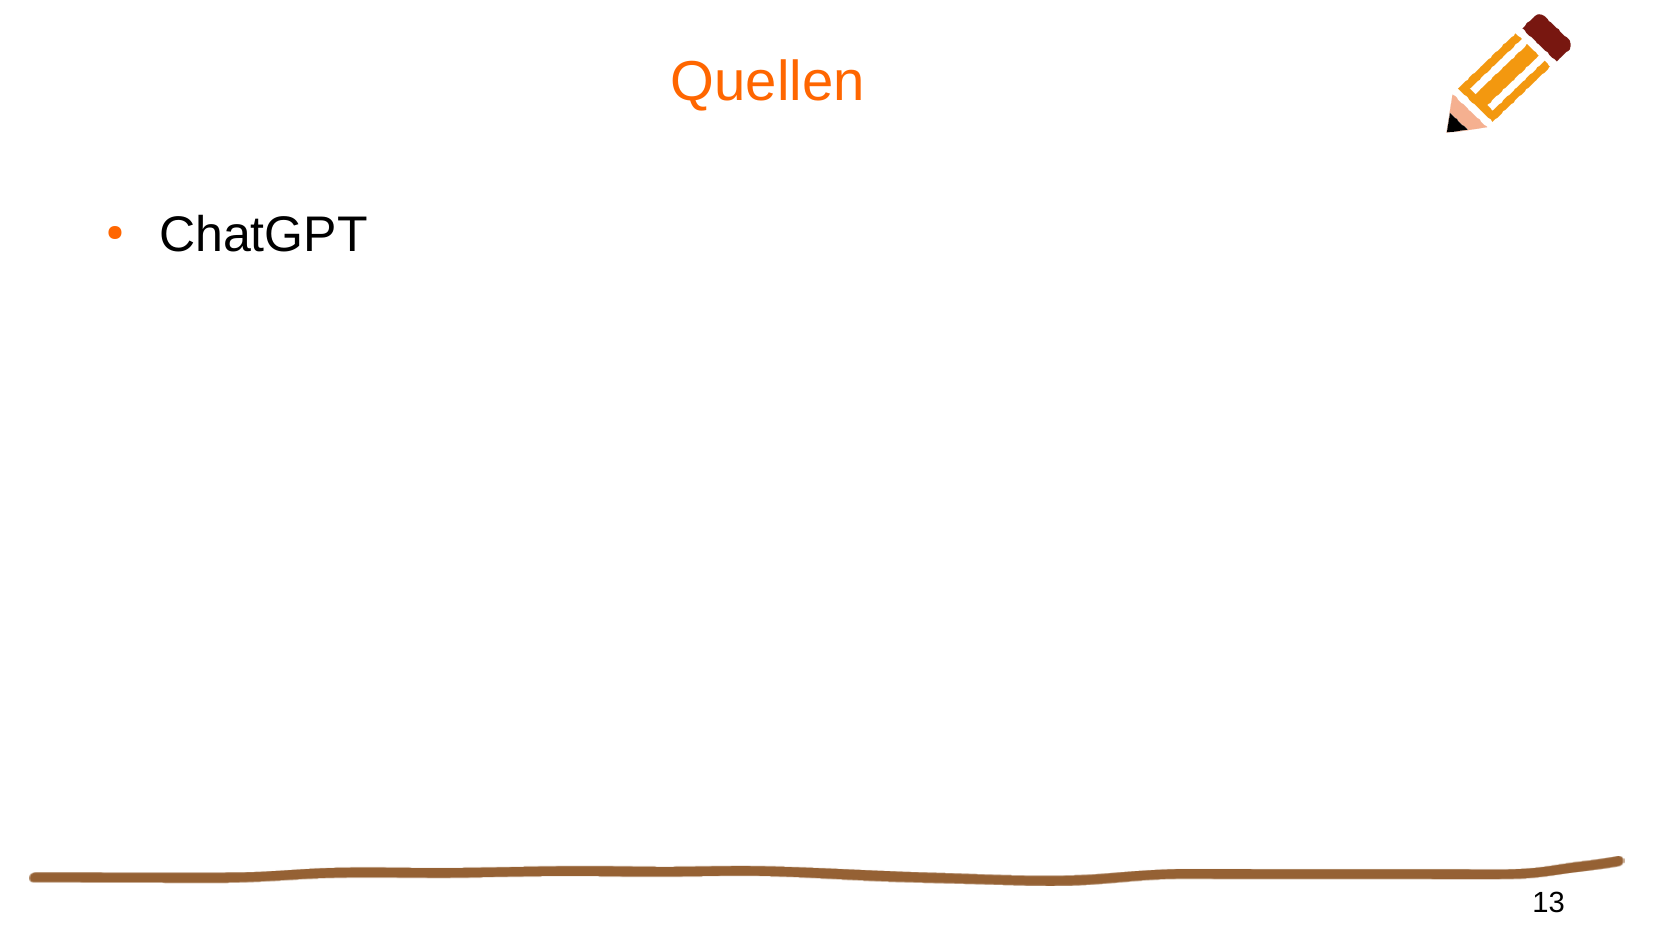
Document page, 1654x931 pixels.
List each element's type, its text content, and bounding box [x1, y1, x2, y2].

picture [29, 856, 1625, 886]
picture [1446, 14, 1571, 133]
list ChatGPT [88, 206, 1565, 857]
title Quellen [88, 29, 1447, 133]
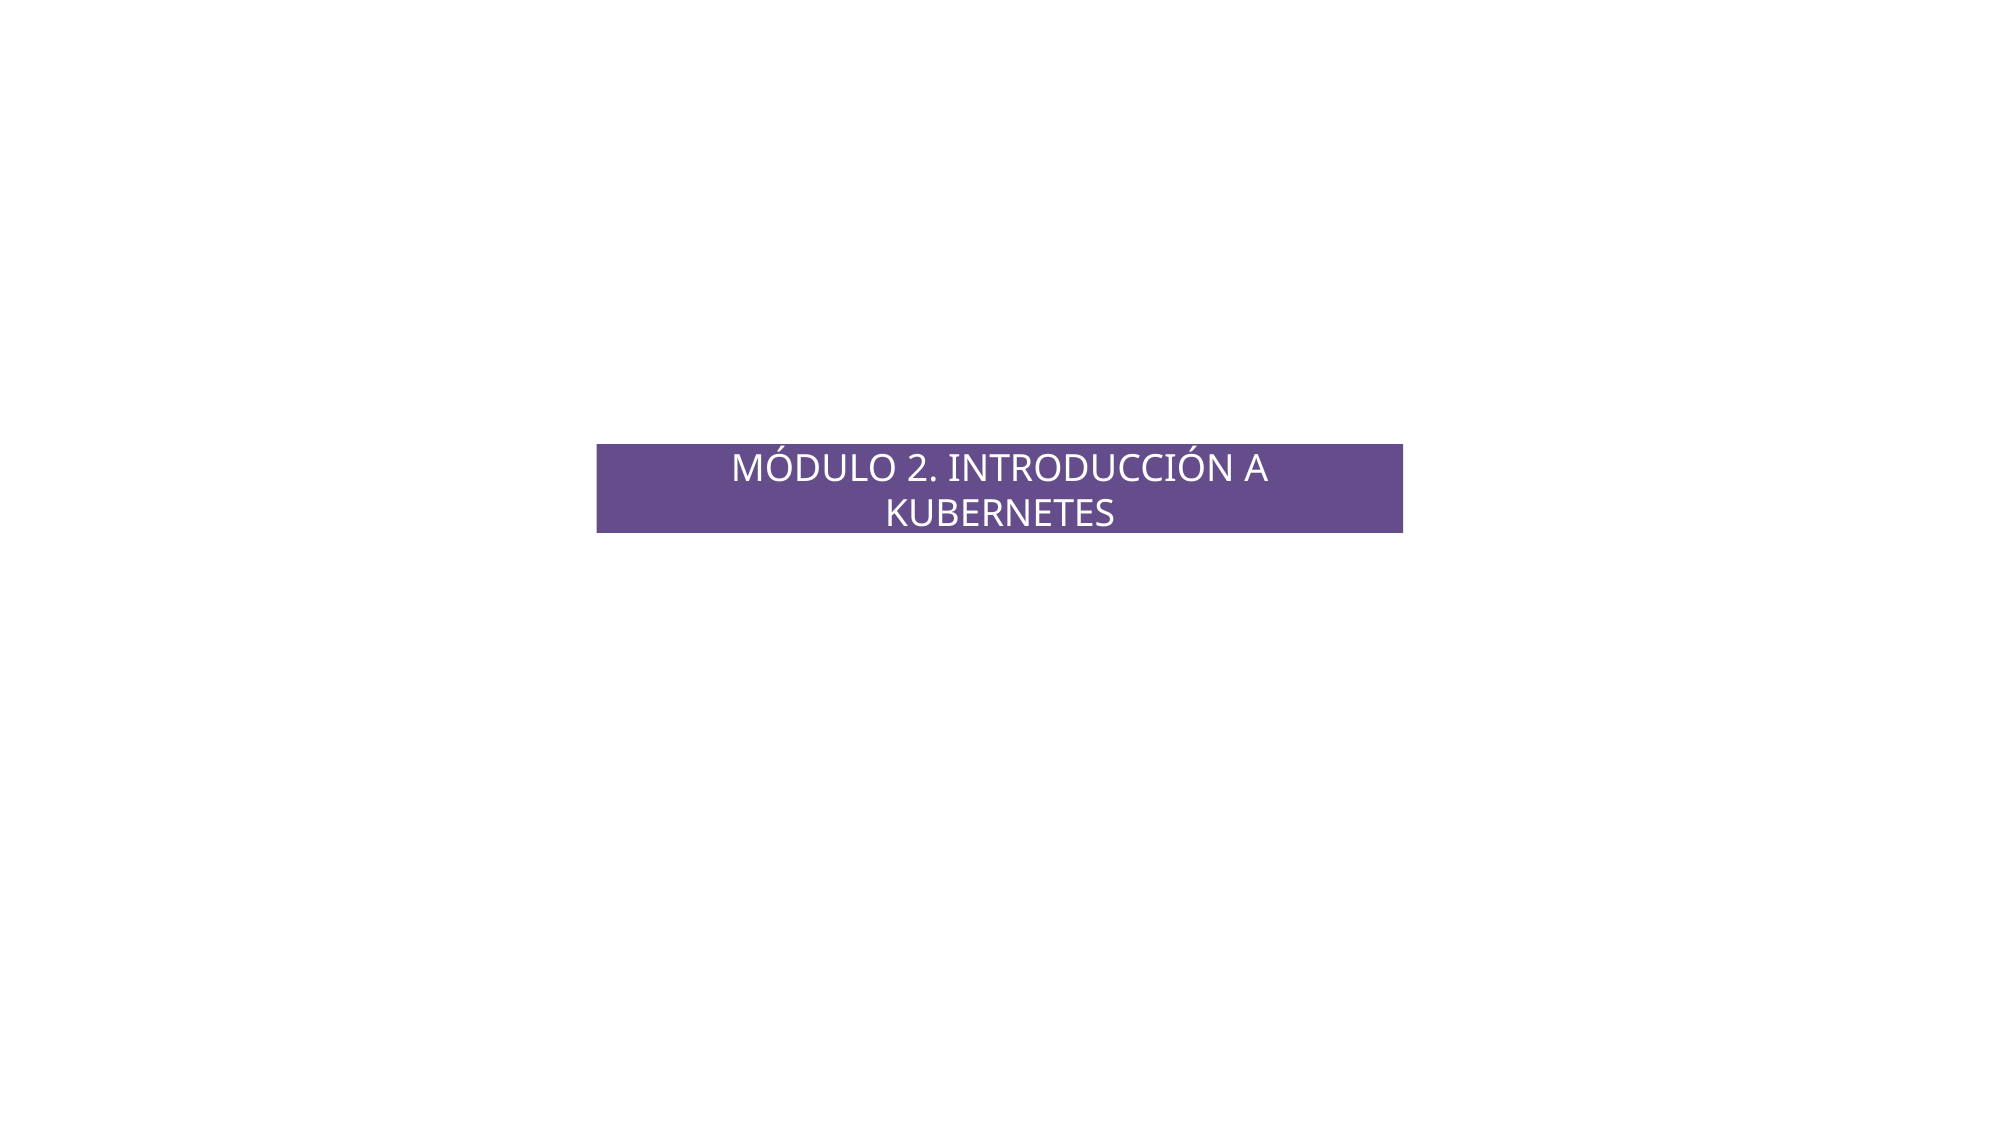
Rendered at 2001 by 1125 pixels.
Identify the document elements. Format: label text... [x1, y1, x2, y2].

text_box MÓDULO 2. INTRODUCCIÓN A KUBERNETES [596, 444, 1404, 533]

_ _ _ _ _ _ _

■ WHAT NEEDS TO BE DONE
Turn every line of the rows above into a Markdown table with the columns Number and Line, numbering each line and skipping blank lines. Leave the pictures out of the table.

■ FULL RESPONSE
| Number | Line |
|---|---|
| 1 | Document page, 1654x931 pixels. |
| 2 | List each element's type, its text content, and bounding box [x1, y1, x2, y2]. |
| 3 | picture [29, 856, 1625, 886] |
| 4 | picture [1446, 14, 1571, 133] |
| 5 | list ChatGPT [88, 206, 1565, 857] |
| 6 | title Quellen [88, 29, 1447, 133] |
| 7 | Rendered at 2001 by 1125 pixels. |
| 8 | Identify the document elements. Format: label text... [x1, y1, x2, y2]. |
| 9 | text_box MÓDULO 2. INTRODUCCIÓN A KUBERNETES [596, 444, 1404, 533] |